For each of the foregoing reasons, it appears that district court correctly concluded that Barry and Dr. Telander entered into a binding agreement to arbitrate the sole issue of compensatory damages.
Barry also argues that the arbitrator exceeded his powers by refusing to allow the discovery depositions of Dr. Telander and the nurses present during the surgery. In the context of an arbitration proceeding, the principles governing depositions are statutory. Minn. Stat. § 572.14(b) (1998) states:
On application of a party and for use as evidence, the arbitrators may permit a deposition to be taken * * * of a witness who cannot be subpoenaed or is unable to attend a hearing.
Nowhere does the Uniform Arbitration Act indicate that arbitrators must allow discovery depositions before the hearing. Minn. Stat. § 572.08-.30 (1998).
In this case, Barry does not explain why the arbitrator's issuance of the protective order preventing the depositions of Dr. Telander and the nurses exceeded his power as an arbitrator. Specifically, Barry did not allege that the arbitrator refused to subpoena any witnesses for the arbitration hearing, including any of the nurses. In addition, the arbitrator was not compelled by the Uniform Arbitration Act to allow the discovery depositions of Dr. Telander and/or hospital personnel. Accordingly, we conclude the arbitrator did not exceed his powers.
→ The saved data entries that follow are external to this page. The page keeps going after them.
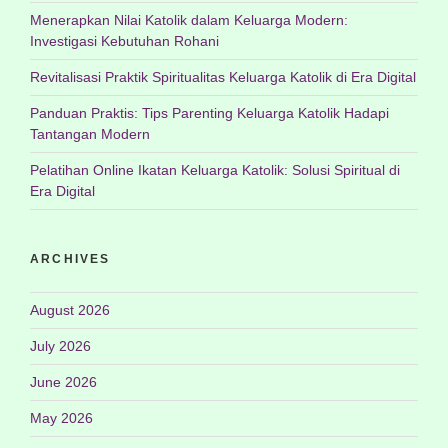
Menerapkan Nilai Katolik dalam Keluarga Modern:
Investigasi Kebutuhan Rohani
Revitalisasi Praktik Spiritualitas Keluarga Katolik di Era Digital
Panduan Praktis: Tips Parenting Keluarga Katolik Hadapi
Tantangan Modern
Pelatihan Online Ikatan Keluarga Katolik: Solusi Spiritual di
Era Digital
ARCHIVES
August 2026
July 2026
June 2026
May 2026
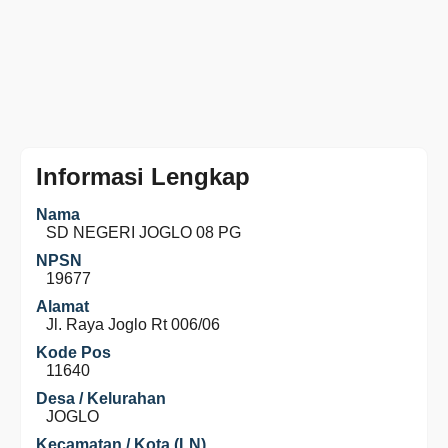
Informasi Lengkap
Nama
SD NEGERI JOGLO 08 PG
NPSN
19677
Alamat
Jl. Raya Joglo Rt 006/06
Kode Pos
11640
Desa / Kelurahan
JOGLO
Kecamatan / Kota (LN)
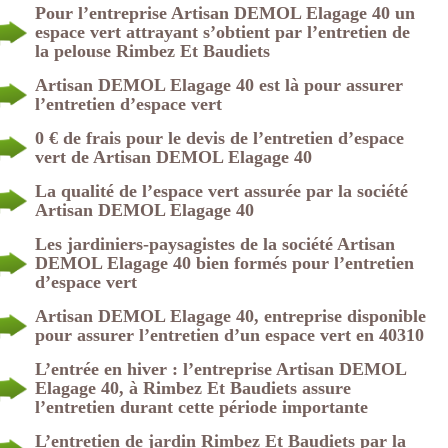
Pour l’entreprise Artisan DEMOL Elagage 40 un
espace vert attrayant s’obtient par l’entretien de
la pelouse Rimbez Et Baudiets
Artisan DEMOL Elagage 40 est là pour assurer
l’entretien d’espace vert
0 € de frais pour le devis de l’entretien d’espace
vert de Artisan DEMOL Elagage 40
La qualité de l’espace vert assurée par la société
Artisan DEMOL Elagage 40
Les jardiniers-paysagistes de la société Artisan
DEMOL Elagage 40 bien formés pour l’entretien
d’espace vert
Artisan DEMOL Elagage 40, entreprise disponible
pour assurer l’entretien d’un espace vert en 40310
L’entrée en hiver : l’entreprise Artisan DEMOL
Elagage 40, à Rimbez Et Baudiets assure
l’entretien durant cette période importante
L’entretien de jardin Rimbez Et Baudiets par la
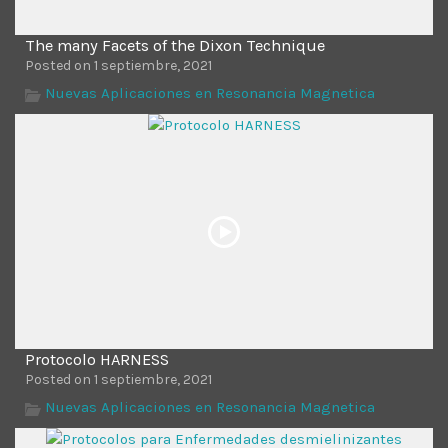
The many Facets of the Dixon Technique
Posted on 1 septiembre, 2021
Nuevas Aplicaciones en Resonancia Magnetica
Protocolo HARNESS
Posted on 1 septiembre, 2021
Nuevas Aplicaciones en Resonancia Magnetica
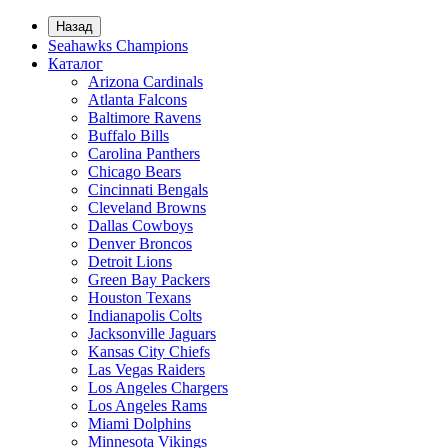
Назад
Seahawks Champions
Каталог
Arizona Cardinals
Atlanta Falcons
Baltimore Ravens
Buffalo Bills
Carolina Panthers
Chicago Bears
Cincinnati Bengals
Cleveland Browns
Dallas Cowboys
Denver Broncos
Detroit Lions
Green Bay Packers
Houston Texans
Indianapolis Colts
Jacksonville Jaguars
Kansas City Chiefs
Las Vegas Raiders
Los Angeles Chargers
Los Angeles Rams
Miami Dolphins
Minnesota Vikings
It should also be noted that the arbitrator did not preclude Barry from pursuing his claim for punitive damages at the hearing. Barry had ample opportunity to cross-examine Dr. Telander at the hearing regarding the events leading to the circumcision, the nature of the procedure and the effects of the procedure on Kevin Barry's current and future health and lifestyle. As the arbitrator's memorandum indicates, he considered Barry's claim for punitive damages and rejected the claim on its merits.
For each of the foregoing reasons, the arbitrator did not exceed his powers by preventing Barry from deposing Dr. Telander or hospital personnel. Accordingly, the district court did not err in confirming the arbitration award.
 If Barry's claims had not been dismissed pursuant to the arbitration agreement, the district court's scheduling order would have prevented Barry from deposing Dr. Telander or seeking punitive damages. The scheduling order required discovery to be completed by July 1, 1997, and required non-dispositive motions such as a motion to amend to be heard by August 1, 1997.